Another irony here is that China's lockdowns, while far more directly coercive than anything the American government has done at any level, are in practice not all that different from what many Americans have been imposing on themselves since March. Indeed, because the Chinese government was making sure (nearly) everyone was fed and housed, in many ways its lockdowns were less unpleasant than America's, which have ended up with people being thrown on the street by the millions. Much more importantly, because China's lockdowns were so strict, and its test-trace-isolate system so efficient, they were over in a matter of weeks. Imagine if you could just tolerate 4-6 weeks of being locked indoors, and the virus would be virtually gone. Imagine if we had made that choice back in April. Imagine if we could get the last seven months back, and the roughly 200,000 Americans who have since died.

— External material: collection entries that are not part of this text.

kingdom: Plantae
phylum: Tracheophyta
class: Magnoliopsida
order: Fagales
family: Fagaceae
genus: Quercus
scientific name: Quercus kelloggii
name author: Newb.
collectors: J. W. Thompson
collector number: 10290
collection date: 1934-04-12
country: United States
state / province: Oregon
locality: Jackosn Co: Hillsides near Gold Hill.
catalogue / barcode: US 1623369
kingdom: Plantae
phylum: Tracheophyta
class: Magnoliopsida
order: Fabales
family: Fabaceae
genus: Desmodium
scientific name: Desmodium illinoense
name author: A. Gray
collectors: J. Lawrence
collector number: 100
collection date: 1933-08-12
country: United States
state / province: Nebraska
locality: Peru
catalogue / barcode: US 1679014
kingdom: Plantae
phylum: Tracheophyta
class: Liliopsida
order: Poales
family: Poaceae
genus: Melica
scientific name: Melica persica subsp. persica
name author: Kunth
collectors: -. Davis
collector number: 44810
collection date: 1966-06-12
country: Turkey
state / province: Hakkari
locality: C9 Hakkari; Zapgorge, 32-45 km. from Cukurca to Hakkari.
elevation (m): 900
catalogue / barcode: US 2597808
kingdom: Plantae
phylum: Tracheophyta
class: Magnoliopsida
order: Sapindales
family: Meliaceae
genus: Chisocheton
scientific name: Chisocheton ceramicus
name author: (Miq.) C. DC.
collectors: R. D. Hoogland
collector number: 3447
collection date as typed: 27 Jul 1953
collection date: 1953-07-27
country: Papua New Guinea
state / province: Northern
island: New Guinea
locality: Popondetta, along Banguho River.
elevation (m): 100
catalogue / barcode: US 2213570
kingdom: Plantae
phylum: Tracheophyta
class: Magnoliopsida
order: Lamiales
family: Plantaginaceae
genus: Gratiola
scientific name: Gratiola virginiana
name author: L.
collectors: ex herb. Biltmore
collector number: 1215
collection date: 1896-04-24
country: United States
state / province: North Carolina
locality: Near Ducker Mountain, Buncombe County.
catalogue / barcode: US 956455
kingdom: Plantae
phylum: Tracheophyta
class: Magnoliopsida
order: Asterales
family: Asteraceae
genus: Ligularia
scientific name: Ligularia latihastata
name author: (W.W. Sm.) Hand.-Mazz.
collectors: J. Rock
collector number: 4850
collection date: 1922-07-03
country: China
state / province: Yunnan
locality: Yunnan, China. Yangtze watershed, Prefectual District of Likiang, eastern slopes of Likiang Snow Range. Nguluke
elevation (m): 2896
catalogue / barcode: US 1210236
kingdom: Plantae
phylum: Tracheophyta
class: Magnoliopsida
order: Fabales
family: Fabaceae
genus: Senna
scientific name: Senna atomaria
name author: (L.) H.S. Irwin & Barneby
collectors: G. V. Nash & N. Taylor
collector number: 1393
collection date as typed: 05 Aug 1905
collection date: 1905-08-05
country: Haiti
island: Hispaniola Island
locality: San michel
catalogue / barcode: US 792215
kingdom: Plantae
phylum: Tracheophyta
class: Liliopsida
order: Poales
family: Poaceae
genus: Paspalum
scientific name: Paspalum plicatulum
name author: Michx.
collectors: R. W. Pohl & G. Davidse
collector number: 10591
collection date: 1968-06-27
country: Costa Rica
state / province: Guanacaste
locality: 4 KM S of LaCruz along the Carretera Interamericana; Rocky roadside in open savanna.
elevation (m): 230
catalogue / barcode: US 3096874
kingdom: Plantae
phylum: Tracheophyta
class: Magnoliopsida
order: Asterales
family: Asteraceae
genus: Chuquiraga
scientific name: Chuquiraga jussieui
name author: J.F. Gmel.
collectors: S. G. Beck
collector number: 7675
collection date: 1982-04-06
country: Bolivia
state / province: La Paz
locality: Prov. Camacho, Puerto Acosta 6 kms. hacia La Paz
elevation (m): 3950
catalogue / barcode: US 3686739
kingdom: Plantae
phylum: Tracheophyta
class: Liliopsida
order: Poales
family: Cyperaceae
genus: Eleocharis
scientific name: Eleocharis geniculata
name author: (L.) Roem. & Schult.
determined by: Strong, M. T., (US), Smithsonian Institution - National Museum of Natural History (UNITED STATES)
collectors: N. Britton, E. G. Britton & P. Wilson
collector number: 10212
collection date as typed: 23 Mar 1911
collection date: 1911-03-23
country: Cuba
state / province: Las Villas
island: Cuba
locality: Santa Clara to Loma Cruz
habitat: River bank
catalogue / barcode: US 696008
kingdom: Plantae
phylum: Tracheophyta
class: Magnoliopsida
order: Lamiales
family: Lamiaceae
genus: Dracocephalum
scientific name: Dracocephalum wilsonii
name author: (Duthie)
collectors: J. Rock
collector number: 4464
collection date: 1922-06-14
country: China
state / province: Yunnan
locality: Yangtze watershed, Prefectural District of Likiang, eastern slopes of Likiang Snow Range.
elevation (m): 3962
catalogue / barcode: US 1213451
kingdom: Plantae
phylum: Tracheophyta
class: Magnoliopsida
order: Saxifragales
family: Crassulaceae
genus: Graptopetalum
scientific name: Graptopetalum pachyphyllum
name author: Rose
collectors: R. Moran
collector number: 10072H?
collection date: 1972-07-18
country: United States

By contrast, if the state dawdles or gets gun-shy about keeping the virus down, disaster can strike in a matter of days. It appears this was the problem in many Western European states, which have poisoned themselves with neoliberalism only somewhat less badly than the U.S. has done. They never quite eradicated the virus entirely, and facing a restive citizenry, political leaders dragged their feet about re-introducing new containment measures like closing bars and restaurants. They had to be forced into it by another massive surge of infection, and once again many Europeans are stuck inside. (To be fair, better late than never, which appears to be what is on the agenda in the U.S.)

Thomas Hobbes noted 369 years ago that if a political sovereign is constrained by absolutist property rights, "he cannot perform the office [the people] have put him into, which is to defend them both from foreign enemies and from the injuries of one another; and consequently there is no longer a Commonwealth." In other words, libertarianism can be a fatal political virus — a prediction borne out by the crumbling American republic, and the hundreds of thousands of people who have died this year thanks to being inadvertently injured by their fellow citizens. To reverse the damage, Americans will have to remember how to demand our government do the things only it can do, so we can find real freedom at last.